Best known for his turn as Pawnee town official Ron Swanson, the actor and real-life Midwesterner Nick Offerman brings the campaign to improve U.S. vaccine confidence a bit of star power.

WASHINGTON (CN) — More than half a century after Elvis got the polio vaccine on "The Ed Sullivan Show," policymakers are well aware of what the right celebrity endorsement can do to move the proverbial needle.
The House Energy and Commerce Subcommittee flexed that same muscle Wednesday as the United States hurtles toward its July 4 goal of vaccinating 70% of the country against Covid-19.
Delivering remote testimony before the committee this morning, the actor Nick Offerman did not technically speak in the voice of his anti-bureaucracy TV character Ron Swanson but, with his trademark deadpan delivery, still achieved the effect of giving his everyman’s take on the pandemic.
“As an actor and woodworker, I will not be offering medical advice today. I leave that to the scientists and medical experts on the panel, aka the 'smart people.' Instead, I would like to represent the rest of the citizens who are not epidemiologists, also known as 'the ignorant,'" Offerman said. “Ignorance is an area in which I can claim some authority and it is from that perch I would like to communicate why it is extremely important that we all get vaccinated.”
On NBC’s "Parks and Recreation," Offerman’s former role as Ron — a gruff but gooey-centered government employee resistant to all authority except for the makers of Lagavulin whisky — made the real-life Midwesterner a good conduit to amp vaccine appeal to the masses.
From the start of the Covid-19 crisis, authorities in the U.S. have struggled to turn conversations about the virus and the vaccine from one focused on politics to a one about public health. About half of all American adults fully vaccinated today, leaving the country at a tenuous corner to reach its Independence Day benchmark.

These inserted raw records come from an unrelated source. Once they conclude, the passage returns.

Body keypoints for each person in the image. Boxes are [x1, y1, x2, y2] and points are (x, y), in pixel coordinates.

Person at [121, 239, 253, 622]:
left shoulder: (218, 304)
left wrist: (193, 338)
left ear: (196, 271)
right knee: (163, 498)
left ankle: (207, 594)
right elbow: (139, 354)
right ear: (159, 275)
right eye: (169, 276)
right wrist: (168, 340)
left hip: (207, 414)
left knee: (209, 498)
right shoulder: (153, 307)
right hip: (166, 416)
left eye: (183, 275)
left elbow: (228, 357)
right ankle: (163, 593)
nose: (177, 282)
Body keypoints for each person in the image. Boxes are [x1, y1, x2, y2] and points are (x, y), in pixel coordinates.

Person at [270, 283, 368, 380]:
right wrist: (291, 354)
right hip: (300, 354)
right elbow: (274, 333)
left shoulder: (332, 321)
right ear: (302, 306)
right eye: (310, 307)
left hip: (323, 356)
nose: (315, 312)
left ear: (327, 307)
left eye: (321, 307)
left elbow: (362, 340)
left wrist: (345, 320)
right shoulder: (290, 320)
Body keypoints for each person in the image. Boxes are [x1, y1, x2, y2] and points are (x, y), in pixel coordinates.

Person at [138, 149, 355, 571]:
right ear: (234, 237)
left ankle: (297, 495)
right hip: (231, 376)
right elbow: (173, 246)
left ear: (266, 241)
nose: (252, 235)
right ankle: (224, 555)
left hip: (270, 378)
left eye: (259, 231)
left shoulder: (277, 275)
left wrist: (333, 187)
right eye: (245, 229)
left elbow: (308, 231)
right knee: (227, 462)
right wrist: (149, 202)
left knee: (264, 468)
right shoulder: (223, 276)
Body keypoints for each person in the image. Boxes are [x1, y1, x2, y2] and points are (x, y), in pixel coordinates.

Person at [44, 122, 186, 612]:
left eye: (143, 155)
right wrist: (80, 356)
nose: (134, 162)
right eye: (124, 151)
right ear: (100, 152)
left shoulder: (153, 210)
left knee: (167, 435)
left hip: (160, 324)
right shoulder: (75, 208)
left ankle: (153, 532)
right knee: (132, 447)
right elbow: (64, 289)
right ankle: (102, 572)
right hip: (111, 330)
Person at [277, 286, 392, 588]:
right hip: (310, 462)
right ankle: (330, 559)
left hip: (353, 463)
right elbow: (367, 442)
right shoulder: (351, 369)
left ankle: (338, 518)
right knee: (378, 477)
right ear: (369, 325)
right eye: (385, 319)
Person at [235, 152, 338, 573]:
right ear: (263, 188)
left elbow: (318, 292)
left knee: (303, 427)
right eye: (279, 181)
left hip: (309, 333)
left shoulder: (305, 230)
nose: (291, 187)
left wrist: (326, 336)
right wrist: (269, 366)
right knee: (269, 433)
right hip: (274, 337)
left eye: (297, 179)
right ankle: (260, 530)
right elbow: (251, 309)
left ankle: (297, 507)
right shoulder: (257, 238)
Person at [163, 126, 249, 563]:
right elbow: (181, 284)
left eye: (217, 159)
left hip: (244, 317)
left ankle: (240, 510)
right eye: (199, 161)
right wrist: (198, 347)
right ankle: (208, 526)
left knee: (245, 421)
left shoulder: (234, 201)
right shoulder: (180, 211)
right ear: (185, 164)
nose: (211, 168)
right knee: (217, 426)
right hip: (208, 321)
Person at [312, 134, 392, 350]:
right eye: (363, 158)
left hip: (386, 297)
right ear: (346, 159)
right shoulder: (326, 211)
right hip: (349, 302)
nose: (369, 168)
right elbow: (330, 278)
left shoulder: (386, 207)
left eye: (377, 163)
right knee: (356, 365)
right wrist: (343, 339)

Offerman said he hoped his appearance not just as an actor with a familiar face but as a small business owner — he runs a custom furniture business in Los Angeles — would encourage people to get the shot and realize that they can truly start resuming something that looks like “life as normal” if they do.
With his employees all vaccinated and his furniture business is back open, Offerman said it’s back to normal in the wood shop — albeit still following CDC guidelines on masks and social distancing.
Additionally, because of the ubiquity of vaccines in California, he touted the recent reopening of his nonprofit organization Would Works, which teaches woodworking skills to people experiencing homelessness, after being closed for over a year.
Like many Americans, Offerman said he is part of a family with members who have been resistant to getting the vaccine because of disinformation and misinformation campaigns that have dominated social media. Back home in Minooka, Illinois, Offerman has an extended family of nearly 40 people. When one lawmaker asked him Wednesday how he works on persuading those tough cases, he described what amounted to a rather Swanson-like pragmatism: Tell them you love them, explain they won’t be able to see each other until everyone is vaccinated, stick to that and hope their desire to see their own family overrides the disinformation.
“Medicine doesn’t care who you voted for. We amazing humans have created a vaccine that serves the common good. The vaccine doesn’t take sides unless you count alive versus dead,” Offerman said.
Hesitancy around taking the vaccine for many in America stems in part from the speed with which it was developed and manufactured. First, the vaccine was not developed from zero; researchers the world over and including at the National Institute for Allergy and Infectious Disease in the U.S. had already spent more than 40 years studying SARS, the family of respiratory viruses from which coronavirus sprang. Though it would normally take anywhere from 10 to 15 years on average to produce a vaccine from start to finish, with the world suddenly paralyzed by Covid-19, it was all hands on deck to get the vaccines rolling.